Freitag, 10. März 2006

No. 9

Kapitel 9.

… und alles rannte, drängt nach vorn. Keiner wollte zurückbleiben. Es war ein Stoßen und Reißen, „Nur nichts überstürzen, meine Herrschaften“, Roth fiel es sichtbar schwer die Menge im Zaum zu halten. Ein Lechzen und Gieren, wie sie sich Tieren gleich vorwärts drängten. Schon so nah schien der Wald, doch gerade wenn die ersten dachten das schützende Dickicht zu erreichen, schien dieses wie von Zauberhand gelichtet, sich nur ein paar Schritte weiter erst zu schließen.
„Wer steht, geht ein, wer bleibt wird Stein. Wir waren, sind und werden Bewegung bleiben. Stillstand ist der Tod. Wir können nur lebendig sein wenn wir uns regen“. Die Menge gurgelte und schmatzte, die Meute blies zum Sturm. Worauf ? Der Tobsucht anheim fallend, das Wilde soll Gesetz uns sein, wer stirbt ist tot, was sollen wir trauen, die Zeit vorbei, vorbei, der Wind bläst Asche übers Land, vorbei, vorbei, wir sind nur Staub der Sterne wird.
Und kaum mehr sichtbar, einen Hügel im Hintergrund betretend, der Marionettenspieler ihrer Lüste, Lechnamm sah unberührt ihrem Treiben zu. Das war sein Werk, er hatte sie getrieben, gelenkt und manipuliert. Dieser Moment war sein Orgasmus. Er ejakulierte in ihre Hirne, fickte ihren Geist. Ständig verlangten sie nach mehr, wie toll schrieen sie ihre Lust hinaus. „Was hält uns auf?“, „Wer soll uns bremsen?“. Ein einzig Keuchen entrang sich hundertfach ihren Kehlen.
Nur weiter, weiter, kein Stillstand, kein Stillstand.
Diese Hampelmänner der Zivilisation, wie hatten sie sich gesehnt nach diesem Moment des Fallens und Loslassen. „Etikette, was ist Etikette?“. Nun nicht mehr länger Sklaven ihrer Lethargie, ihr Phlegma war ein Warten. Sie wollten frei sein, Tier sein, generationenlang eingepfercht in ihren Kerker aus Regeln. Nur weiter, weiter. Hinein, hinaus. Im Schlamm sich suhlen, all die Produkte ihrer Entwicklung, nur Traum, Illusion. Sie waren Tiere, schlimmer noch, sie waren Menschen.
„Sieh nur“, Lechnamm, Meister ihres Rausches, „sieh nur, wie sie sich gehen lassen. Und ach wie glücklich sie nun sind. Vergessen als ihr Leid, die Tränen, ihr Lachen stirbt und schafft sie neu, sieh nur zu und sieh was jeder ist. Wie sie die Lefzen lecken, die Zähne reiben. Wie sie sich beugen und kriechen, so echt wie nie. Der Traum ist aus, die Realität holt sie ein. Nur ein Wimpernschlag hat sie getrennt, vom was sie sind und seien wollten, vom was sie waren und seien werden“.

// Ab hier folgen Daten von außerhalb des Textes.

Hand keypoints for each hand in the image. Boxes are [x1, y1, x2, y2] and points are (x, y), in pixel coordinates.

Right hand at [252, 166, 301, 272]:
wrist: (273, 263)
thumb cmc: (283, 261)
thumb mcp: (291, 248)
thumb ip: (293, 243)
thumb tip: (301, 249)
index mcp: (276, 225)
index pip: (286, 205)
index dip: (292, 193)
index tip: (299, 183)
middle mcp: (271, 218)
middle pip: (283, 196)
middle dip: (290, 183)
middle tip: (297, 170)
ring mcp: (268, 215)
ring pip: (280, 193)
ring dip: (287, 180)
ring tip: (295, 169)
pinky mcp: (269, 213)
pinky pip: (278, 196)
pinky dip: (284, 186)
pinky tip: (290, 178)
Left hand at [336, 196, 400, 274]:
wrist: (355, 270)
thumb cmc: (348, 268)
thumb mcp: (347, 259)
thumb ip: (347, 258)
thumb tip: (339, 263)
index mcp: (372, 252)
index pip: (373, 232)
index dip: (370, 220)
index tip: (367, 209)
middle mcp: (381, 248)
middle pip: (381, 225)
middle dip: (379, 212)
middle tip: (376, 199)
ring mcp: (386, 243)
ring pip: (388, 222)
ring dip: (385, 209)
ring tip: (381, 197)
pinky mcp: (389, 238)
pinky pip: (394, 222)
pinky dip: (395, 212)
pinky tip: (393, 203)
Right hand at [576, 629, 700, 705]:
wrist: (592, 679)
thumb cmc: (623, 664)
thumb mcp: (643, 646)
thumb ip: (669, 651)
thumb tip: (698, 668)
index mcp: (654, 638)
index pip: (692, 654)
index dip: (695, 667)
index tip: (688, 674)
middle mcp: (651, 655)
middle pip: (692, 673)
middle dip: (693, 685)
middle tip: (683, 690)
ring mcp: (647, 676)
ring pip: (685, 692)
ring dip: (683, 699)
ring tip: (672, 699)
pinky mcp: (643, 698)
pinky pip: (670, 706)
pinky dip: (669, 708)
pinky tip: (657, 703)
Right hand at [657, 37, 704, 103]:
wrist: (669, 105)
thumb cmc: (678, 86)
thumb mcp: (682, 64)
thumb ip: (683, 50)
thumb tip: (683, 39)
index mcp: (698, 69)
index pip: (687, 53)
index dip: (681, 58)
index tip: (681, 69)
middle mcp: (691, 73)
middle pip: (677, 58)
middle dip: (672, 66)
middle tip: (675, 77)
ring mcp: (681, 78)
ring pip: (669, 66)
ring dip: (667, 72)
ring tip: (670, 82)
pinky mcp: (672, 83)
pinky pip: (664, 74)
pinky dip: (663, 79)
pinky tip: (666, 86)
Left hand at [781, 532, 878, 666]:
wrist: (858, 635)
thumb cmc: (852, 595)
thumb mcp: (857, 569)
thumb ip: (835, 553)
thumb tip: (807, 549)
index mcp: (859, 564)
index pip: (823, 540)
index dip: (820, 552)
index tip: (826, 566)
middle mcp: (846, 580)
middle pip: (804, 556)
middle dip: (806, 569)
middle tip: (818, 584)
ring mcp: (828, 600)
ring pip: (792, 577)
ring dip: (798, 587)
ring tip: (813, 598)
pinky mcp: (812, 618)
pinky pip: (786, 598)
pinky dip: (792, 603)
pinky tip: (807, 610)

Es stockte ihm der Atem, als er begriff, die Lage aussichtslos, kein Hollywoodfinale, nichts wird gut ausgehen, wer steht wird sterben, wer liegt ist längst tot. Tumb wie Lämmer, blökten sie ihren Urschrei hinaus.

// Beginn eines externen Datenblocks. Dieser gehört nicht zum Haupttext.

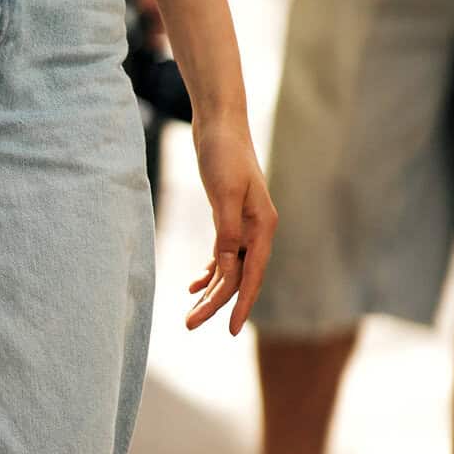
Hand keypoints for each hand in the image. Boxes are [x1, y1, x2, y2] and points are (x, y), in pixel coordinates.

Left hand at [186, 117, 277, 333]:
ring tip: (190, 314)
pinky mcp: (230, 218)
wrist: (220, 123)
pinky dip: (210, 271)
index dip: (240, 304)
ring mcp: (246, 225)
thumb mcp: (224, 194)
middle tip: (190, 325)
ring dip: (211, 291)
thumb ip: (227, 232)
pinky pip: (224, 255)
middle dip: (216, 303)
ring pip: (230, 269)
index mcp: (263, 226)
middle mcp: (259, 229)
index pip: (252, 275)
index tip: (229, 330)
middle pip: (240, 277)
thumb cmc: (224, 154)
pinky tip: (194, 285)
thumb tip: (227, 268)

Nur einmal Kraft, nur einmal Teil des Ganzen sein, und alles fühlen. Kein Augenblick die Gefahr gewahr, es würde ihnen die Kehle sprengen, das Herz die Brust zerreißen, sie fassen nach dem All und alles soll ihr Untergange sein. Nur einen Finger an die Sonne legen, nur einen Moment der Galaxien Staub sein, einen Augenblick lang nichts und alles sein, in allem und um alles.
Die Nacht erbrach die Stille.
In Watte eingepackt, in Zeitlupe die Münder weit geöffnet, so stürzten sie und drängten vorwärts. Mag sein, dass manche wussten was sie erwarten würde, es war egal … „Nach vorn, nach vorn, nicht ich möchte der letzte Sein“, das Credo ihres Unterganges.
Und hämisch lächelnd, die Sterne kalt funkelnd, die Kälte der Nacht sein Umhang seiend, stand Lechnamm und ergötzte sich an ihrem Treiben.
„AUS !“, ein Wort, so leise gesprochen, es hätte der Wind am Ohr nur säuseln können.